◆ YOUR INSTRUCTIONS: Gather each line containing the string "Google" from these entries.

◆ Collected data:
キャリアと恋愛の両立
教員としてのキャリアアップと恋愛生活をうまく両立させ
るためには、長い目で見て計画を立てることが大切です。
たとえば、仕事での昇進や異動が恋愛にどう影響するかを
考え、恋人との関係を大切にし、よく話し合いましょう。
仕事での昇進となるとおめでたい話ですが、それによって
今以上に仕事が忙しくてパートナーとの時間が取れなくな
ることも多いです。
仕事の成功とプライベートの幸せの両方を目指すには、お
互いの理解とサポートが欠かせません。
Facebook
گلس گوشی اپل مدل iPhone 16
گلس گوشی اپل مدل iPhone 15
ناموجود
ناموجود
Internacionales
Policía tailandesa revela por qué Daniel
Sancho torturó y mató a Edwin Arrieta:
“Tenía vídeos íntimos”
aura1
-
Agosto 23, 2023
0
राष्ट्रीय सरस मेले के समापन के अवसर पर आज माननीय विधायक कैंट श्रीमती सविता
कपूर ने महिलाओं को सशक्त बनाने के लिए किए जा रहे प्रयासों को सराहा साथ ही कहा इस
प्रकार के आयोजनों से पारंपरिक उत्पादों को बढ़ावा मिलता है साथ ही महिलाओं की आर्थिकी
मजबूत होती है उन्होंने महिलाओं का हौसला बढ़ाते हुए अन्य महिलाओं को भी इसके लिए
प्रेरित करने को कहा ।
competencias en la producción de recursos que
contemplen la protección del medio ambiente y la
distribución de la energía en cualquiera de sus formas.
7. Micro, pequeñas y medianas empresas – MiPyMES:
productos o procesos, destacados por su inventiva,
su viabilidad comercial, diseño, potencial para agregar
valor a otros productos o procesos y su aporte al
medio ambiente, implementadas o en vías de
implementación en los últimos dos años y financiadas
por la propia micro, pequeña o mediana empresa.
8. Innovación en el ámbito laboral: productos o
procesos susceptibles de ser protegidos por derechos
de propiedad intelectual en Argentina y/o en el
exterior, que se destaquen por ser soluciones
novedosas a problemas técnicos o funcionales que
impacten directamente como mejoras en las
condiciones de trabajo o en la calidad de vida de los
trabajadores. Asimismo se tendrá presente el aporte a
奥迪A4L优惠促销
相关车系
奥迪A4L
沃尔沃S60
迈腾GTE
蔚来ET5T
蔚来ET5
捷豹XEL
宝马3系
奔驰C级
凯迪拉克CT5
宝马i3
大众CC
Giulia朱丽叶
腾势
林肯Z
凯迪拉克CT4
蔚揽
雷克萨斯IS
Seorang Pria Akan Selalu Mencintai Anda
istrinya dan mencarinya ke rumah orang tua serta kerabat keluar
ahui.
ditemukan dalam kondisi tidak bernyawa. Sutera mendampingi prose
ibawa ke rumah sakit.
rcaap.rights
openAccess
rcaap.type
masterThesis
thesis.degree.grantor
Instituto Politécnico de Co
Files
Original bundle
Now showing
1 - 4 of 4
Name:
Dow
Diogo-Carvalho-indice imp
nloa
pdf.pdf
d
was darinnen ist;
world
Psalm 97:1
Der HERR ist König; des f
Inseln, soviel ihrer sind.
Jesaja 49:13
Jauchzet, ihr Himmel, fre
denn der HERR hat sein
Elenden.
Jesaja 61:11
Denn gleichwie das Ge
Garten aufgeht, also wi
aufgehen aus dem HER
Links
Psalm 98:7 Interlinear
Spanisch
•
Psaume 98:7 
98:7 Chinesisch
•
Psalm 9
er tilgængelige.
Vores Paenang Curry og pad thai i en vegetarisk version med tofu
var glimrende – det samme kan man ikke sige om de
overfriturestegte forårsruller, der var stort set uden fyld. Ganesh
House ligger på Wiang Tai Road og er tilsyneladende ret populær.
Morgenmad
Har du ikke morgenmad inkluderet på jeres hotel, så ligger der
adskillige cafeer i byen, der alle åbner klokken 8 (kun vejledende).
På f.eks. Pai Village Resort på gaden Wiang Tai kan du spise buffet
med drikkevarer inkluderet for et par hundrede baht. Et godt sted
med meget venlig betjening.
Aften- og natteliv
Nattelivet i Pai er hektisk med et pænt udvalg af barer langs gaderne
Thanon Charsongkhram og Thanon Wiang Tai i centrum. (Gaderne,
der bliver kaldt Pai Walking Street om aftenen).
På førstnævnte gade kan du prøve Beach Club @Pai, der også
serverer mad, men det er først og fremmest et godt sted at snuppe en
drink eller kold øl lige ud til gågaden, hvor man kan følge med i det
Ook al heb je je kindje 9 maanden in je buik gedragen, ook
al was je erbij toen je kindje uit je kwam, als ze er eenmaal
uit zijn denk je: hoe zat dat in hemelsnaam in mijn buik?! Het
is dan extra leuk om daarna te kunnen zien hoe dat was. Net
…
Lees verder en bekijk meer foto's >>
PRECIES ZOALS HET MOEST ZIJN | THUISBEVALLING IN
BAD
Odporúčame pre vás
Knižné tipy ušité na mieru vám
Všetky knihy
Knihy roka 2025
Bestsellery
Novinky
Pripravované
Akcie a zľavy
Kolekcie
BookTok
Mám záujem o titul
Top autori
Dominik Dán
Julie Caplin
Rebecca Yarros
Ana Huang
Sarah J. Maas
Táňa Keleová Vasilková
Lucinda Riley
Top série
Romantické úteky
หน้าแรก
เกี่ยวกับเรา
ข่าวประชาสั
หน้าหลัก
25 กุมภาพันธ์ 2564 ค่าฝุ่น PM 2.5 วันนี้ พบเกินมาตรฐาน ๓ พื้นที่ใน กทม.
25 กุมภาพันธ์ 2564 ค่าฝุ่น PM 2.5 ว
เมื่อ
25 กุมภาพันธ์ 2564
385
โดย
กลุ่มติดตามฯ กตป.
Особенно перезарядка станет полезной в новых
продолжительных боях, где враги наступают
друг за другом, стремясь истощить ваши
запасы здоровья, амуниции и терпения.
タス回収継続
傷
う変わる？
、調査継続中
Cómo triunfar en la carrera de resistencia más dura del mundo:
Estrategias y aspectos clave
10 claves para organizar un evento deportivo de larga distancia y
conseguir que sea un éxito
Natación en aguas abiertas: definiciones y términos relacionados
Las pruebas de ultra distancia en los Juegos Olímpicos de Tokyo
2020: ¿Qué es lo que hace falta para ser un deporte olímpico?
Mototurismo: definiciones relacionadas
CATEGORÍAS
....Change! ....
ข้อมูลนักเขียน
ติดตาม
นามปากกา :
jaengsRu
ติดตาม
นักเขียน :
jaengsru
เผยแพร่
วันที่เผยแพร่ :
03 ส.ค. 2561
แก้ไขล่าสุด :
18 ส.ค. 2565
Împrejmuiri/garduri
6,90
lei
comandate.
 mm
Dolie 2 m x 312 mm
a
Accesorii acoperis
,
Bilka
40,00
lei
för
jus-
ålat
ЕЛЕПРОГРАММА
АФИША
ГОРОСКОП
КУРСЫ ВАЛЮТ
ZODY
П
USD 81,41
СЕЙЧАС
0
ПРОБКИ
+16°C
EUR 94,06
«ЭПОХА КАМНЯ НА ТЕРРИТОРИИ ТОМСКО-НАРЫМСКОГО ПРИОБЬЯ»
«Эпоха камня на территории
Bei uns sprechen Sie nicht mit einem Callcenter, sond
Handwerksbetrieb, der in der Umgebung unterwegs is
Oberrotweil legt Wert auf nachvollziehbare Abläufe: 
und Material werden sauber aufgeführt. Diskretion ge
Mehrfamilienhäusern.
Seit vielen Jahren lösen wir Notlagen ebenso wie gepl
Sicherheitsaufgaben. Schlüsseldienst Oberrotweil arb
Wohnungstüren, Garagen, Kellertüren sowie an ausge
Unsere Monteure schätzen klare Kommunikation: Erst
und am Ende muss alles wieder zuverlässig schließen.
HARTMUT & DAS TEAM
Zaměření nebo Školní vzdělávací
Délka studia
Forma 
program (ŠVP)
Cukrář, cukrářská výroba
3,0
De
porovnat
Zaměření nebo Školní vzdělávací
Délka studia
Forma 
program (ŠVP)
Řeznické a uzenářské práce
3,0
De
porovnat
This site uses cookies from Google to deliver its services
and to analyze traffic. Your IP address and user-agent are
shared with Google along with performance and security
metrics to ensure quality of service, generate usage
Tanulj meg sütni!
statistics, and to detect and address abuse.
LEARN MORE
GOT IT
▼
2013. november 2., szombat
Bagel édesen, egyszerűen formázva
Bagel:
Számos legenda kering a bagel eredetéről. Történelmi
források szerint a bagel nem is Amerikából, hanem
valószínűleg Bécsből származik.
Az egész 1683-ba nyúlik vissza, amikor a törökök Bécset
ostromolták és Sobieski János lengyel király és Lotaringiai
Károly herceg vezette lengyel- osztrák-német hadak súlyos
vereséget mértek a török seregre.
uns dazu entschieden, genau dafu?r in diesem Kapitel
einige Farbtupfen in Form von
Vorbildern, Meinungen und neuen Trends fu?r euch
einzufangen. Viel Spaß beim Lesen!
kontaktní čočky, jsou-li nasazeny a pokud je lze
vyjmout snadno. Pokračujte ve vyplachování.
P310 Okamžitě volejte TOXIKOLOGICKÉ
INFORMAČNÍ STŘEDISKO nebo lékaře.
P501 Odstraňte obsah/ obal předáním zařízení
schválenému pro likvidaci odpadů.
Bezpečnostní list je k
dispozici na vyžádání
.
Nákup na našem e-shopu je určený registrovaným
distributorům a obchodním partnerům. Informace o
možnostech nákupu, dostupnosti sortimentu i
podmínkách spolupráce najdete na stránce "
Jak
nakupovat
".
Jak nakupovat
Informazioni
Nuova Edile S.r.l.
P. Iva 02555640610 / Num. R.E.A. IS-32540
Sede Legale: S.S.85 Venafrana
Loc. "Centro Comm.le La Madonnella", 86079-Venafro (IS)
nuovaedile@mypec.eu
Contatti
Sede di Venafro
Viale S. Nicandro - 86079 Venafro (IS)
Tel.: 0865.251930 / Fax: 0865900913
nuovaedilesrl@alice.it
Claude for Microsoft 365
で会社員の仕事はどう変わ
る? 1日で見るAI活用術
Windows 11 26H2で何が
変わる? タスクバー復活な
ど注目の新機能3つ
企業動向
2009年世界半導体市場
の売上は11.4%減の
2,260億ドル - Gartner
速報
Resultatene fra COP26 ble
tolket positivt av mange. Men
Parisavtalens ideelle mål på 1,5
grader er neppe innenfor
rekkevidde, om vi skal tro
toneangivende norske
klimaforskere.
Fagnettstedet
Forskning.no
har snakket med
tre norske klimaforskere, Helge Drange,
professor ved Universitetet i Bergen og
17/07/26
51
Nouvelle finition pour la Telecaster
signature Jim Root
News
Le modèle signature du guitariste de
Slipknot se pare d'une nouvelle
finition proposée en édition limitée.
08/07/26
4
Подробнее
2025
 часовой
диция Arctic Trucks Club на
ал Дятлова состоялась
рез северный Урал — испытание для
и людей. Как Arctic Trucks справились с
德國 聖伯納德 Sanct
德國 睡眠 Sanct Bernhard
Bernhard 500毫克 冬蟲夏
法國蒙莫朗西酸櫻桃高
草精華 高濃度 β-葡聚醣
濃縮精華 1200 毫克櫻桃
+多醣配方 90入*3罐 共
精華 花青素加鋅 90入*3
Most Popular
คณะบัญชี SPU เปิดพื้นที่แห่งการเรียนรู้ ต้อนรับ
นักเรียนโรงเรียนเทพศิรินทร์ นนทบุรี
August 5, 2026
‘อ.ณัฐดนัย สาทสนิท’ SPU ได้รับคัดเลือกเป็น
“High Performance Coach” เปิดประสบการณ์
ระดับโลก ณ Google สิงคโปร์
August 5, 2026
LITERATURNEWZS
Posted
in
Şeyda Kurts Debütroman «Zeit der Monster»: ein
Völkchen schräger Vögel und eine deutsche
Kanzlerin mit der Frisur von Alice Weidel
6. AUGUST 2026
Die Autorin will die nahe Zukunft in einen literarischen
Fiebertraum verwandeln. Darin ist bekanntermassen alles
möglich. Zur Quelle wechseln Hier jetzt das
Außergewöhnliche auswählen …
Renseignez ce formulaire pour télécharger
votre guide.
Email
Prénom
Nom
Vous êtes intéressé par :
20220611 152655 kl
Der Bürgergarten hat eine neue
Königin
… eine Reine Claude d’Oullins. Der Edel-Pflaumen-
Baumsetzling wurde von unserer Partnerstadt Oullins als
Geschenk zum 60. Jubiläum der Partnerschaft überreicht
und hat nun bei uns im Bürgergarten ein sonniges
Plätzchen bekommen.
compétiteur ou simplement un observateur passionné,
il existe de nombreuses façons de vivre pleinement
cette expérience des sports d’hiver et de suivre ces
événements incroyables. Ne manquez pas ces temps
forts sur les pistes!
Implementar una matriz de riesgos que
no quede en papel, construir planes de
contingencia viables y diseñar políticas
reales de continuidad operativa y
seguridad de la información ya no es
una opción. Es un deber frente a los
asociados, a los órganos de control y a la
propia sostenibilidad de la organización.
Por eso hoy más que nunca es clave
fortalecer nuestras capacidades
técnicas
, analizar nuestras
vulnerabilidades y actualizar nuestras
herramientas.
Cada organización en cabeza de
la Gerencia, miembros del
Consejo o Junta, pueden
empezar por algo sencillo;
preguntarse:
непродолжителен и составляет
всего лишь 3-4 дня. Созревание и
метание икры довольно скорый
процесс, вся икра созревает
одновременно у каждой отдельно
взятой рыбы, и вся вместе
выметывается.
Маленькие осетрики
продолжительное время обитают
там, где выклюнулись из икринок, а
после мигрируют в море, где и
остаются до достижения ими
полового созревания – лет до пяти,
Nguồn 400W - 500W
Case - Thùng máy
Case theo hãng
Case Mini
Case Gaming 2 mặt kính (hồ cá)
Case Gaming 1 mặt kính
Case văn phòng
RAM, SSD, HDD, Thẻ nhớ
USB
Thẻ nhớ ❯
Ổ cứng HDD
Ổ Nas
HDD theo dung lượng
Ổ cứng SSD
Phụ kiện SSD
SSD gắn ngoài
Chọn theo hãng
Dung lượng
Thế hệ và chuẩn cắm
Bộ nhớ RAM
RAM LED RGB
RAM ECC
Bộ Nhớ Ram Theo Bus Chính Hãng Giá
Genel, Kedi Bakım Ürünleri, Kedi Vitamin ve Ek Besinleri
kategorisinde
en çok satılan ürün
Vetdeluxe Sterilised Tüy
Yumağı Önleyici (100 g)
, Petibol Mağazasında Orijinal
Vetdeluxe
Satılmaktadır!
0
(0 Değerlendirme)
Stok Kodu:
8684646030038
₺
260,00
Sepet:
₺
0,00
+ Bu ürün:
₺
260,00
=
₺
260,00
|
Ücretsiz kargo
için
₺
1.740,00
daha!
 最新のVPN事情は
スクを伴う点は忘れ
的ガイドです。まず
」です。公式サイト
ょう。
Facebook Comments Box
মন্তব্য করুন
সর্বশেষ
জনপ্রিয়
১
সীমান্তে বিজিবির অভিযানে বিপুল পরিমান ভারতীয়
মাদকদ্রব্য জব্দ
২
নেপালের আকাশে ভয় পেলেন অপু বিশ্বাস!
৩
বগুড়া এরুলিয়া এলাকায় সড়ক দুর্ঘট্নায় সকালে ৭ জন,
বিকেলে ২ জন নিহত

◆ WRITTEN ANSWER:
This site uses cookies from Google to deliver its services
shared with Google along with performance and security
ระดับโลก ณ Google สิงคโปร์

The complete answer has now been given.